Friday, May 20, 2011

Reviving General Aviation

Karoliina Salminen wrote about a revival for general aviation. These are some of my thoughts on the subject.

As Karoliina wrote, "general aviation is starving". What would be needed to revive it to the former glory? First of all we need to establish the purposes of general aviation and secondly we need to think how it could better fulfill these purposes. General aviation serves mainly two purposes: transport and entertainment. There are also other purposes such as emergency and research operations but I won't go into them here. I argue that general aviation can't compete very well as a form of entertainment. There are a couple of reasons. Firstly we live in a very entertainment focused society and there exists other forms of entertainment with much better cost to entertainment value than aviation. Computer games offer non-stop interaction in imaginary worlds with very low price. Secondly we live in postmodern times. At least part of the entertainment value in general aviation consists of the coolness of being able to fly at all. As long as man has lived he has dreamed of being able to fly like a bird. In the 20th century this was finally possible (balloons are aircrafts but not like birds). To think that it is cool for mankind to be able to fly is a modern thought. It belongs to same category with admiring moon landings. However the time for general public to think like this has long been in the past. Nowadays it's all about your personal feelings, that is, postmodernism. You value your experiences in the light of how they make you feel. Being able to fly doesn't have any value in itself. Only if gives you great feelings it will be valued and even then it will be compared to other activities and how they make you feel. This is of course a generalization. There still exists people who think it is cool to be able to fly. But this means that general aviation being relatively expensive and not cool and worth pursuing because of itself can't compete with other forms of entertainment in it's present state among general public. That leaves transport as a purpose for general aviation.

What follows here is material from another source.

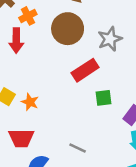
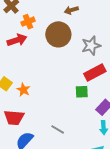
red arrow: (16, 40) -> (17, 40), turned -114
red rectangle: (85, 70) -> (95, 73), moved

CAFE foundation advocates general aviation as a popular means of transportation in the future. In order for general aviation to be a viable alternative as a means of transport when compared to cars several things have to happen. It needs to be faster, that is, the time from door to door needs to be smaller. It needs to be cheaper (both the initial investment and the operational costs). It needs to be easier (getting the pilot's license and the general bureaucracy). The CAFE foundation addresses these requirements. I have the following thoughts.

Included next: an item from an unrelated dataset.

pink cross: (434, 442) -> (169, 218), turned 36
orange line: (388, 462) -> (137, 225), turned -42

The idea which CAFE foundation advocates is that people would have personal air vehicles (PAV). Roughly it is an aircraft equivalent to a family car. Nowadays small aeroplanes are quite expensive. A four-seat basic aeroplane costs somewhere around 250,000 $ new where as family car can be 20,000 $. There's one magnitude of difference. I don't know the specifics of aeroplane manufacturing but one thing is clear. Cars are produced in far larger numbers. If small aeroplanes were mass produced in a similar scale as cars are, the price would fall dramatically. This of course will probably never happen. However, the trend is that the price gap between mass produced products and little produced products is diminishing. Some examples: 3d-printing can produce complex one off products with a price soon comparable to mass production. An example would be a flute which was printed in one run, required no assembly and was playable. Silicon chip making: If a small company wants to make a chip, it rents factory time from a bigger company instead of building it's own factory. The production numbers still have to be large, but they can much smaller than they would have to be if the company would have to build it's own factory. My vision is that in the future personal air vehicles can be manufactured in small series in a general purpose factory totally automatically. The individual price would be comparable to massive mass production.

The operation costs would also have to be reduced. This means better fuel efficiency. Electric planes are also an alternative.

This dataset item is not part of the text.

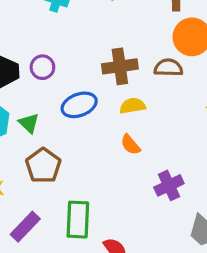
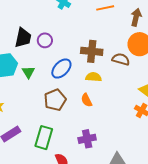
blue ellipse: (79, 105) -> (61, 69), turned -40
brown pentagon: (43, 166) -> (55, 100), moved
purple cross: (169, 185) -> (87, 139), moved

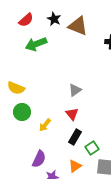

The CAFE foundation advocates a model where there would be a lot of small airfields so there would be only small distance from point of departure to the airport and from airport to the destination. This would also mean a new kind air traffic control system. So the whole system would change quite a bit. This kind of new system would not be easily welcomed by for example European Union. The existing system and bureaucracy are heavy and the fear of leap to the unknown is too large. Instead the new system should be tested in some fast developing country where the existing system wouldn't be too big and where general aviation has a lot to offer because the existing road network isn't as good as it is in the western countries. China and India are already choking to car traffic because of the rapid growth in automobile count and the road network can't cope with them or expand fast enough.